A total of 88 interviewers and 36 nurse/nurse counselors and laboratory technicians participated in the main survey training that took place August 20 through September 16, 2001. All participants were trained in interviewing techniques and the contents of the ZDHS questionnaires. The training was conducted following the standard DHS training procedures, including class presentations, mock interviews, and tests using the Women's Questionnaire. Special training was given to interviewers on the collection of the domestic violence data, especially on issues relating to informed consent and privacy. Male participants were additionally trained on the content of the men's questionnaire. The nurse/nurse counselors were trained to use the scales and height boards to collect anthropometric measurements of women and young children. All of the interviewers were trained in taking height and weight measurements so that they could assist the nurse/nurse counselors in performing these tasks.
During the last week of the training, the nurse/nurse counselors and laboratory technicians, who already had experience in blood collection and testing, were separated and trained on the specific procedures for drawing blood samples in the field and on syphilis testing using RPR. Additionally, they received training specifically focused on the internationally accepted procedures to minimise risk (“universal precautions”) and confidentiality. Finally, in addition to the classroom instruction, the ZDHS training included practice interviews using the questionnaire in English and the participants' local languages.

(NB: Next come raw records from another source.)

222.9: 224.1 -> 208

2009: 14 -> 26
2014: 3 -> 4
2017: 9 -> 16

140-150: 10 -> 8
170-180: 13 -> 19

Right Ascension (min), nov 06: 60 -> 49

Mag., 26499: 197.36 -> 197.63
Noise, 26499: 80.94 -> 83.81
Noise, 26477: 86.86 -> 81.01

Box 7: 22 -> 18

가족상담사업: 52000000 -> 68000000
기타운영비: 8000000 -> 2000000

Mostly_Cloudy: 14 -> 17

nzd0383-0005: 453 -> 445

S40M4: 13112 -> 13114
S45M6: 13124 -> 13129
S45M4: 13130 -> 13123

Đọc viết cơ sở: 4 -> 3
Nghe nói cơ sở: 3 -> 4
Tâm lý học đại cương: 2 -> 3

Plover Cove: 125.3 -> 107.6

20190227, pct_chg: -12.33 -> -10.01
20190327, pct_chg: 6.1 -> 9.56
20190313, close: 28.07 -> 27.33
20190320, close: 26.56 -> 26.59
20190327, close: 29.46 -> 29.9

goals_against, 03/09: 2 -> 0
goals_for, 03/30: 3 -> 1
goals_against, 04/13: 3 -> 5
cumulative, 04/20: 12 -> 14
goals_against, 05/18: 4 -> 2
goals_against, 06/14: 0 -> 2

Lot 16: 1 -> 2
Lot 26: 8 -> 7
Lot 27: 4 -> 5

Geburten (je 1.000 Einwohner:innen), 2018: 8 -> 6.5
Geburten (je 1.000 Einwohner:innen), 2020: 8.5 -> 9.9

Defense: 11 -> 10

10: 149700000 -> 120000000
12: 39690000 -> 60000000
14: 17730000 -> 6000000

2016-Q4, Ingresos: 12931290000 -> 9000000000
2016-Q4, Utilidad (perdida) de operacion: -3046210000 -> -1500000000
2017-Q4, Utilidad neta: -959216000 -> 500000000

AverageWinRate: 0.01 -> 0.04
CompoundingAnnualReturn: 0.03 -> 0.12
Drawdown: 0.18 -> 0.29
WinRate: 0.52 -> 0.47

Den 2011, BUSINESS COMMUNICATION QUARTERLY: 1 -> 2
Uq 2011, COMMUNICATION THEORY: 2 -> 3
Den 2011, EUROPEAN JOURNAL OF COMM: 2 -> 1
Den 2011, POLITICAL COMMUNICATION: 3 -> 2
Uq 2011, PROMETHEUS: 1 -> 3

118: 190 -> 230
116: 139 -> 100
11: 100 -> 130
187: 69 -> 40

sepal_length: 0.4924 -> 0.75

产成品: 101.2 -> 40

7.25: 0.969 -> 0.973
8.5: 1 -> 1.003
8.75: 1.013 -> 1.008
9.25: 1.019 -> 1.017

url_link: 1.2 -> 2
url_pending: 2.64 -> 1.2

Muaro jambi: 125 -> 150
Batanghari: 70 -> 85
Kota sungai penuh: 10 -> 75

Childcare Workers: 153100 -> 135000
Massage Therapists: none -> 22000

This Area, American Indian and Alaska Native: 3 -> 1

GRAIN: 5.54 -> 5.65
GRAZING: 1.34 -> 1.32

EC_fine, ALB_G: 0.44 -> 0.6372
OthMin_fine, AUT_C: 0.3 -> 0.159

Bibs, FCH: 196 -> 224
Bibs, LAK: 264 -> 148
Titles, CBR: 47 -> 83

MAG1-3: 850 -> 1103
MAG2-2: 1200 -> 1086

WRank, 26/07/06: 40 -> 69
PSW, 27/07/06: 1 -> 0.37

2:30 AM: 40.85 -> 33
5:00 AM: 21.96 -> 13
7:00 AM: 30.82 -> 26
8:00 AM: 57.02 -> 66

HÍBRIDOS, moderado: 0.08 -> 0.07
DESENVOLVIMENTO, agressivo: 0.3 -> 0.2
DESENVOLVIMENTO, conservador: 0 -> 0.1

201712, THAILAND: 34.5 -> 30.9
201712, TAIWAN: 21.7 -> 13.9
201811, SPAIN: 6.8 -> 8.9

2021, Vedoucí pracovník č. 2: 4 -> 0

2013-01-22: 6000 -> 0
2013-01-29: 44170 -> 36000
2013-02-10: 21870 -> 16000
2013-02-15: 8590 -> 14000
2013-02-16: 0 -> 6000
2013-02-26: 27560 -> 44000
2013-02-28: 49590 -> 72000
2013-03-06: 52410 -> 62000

Data collection for the 2001-2002 ZDHS took place over a seven-month period from November 2001 to May 2002. Twelve interviewing teams carried out data collection. Each team consisted of one team supervisor, one field editor, three to four female interviewers, one male interviewer, one nurse/nurse counselor, one lab technician, and one driver. Six staff assigned from the CSO coordinated and supervised fieldwork activities. They were assisted by staff from the TDRC and the University of Zambia Demography Division. ORC Macro participated in field supervision for interviews, height and weight measurements, and blood collection and testing.
SYPHILISSYPHILIS AND HIV TESTING
In households selected for the male survey, the ZDHS involved the collection of blood specimens from all eligible women and men who voluntarily consented to the syphilis and HIV testing. The initial protocol for the blood specimen collection and testing as well as modifications made in the protocol during the course of the study were reviewed and approved by both the Institutional Review Board of ORC Macro and the Ethical Review Committee of the University of Zambia which approves research studies on human subjects conducted in Zambia.
A total of 3,961 samples were collected in the ZDHS, of which 710 tested positive using the GACELISA. When these positive samples were retested using BIONOR, 570 tested positive and 140 tested negative. Western Blot was then performed for the 140 samples for which the results were discordant, i.e., the GACELISA result was positive and the BIONOR result was negative. Only one of the samples was confirmed as positive and 139 were confirmed as negative with Western Blot.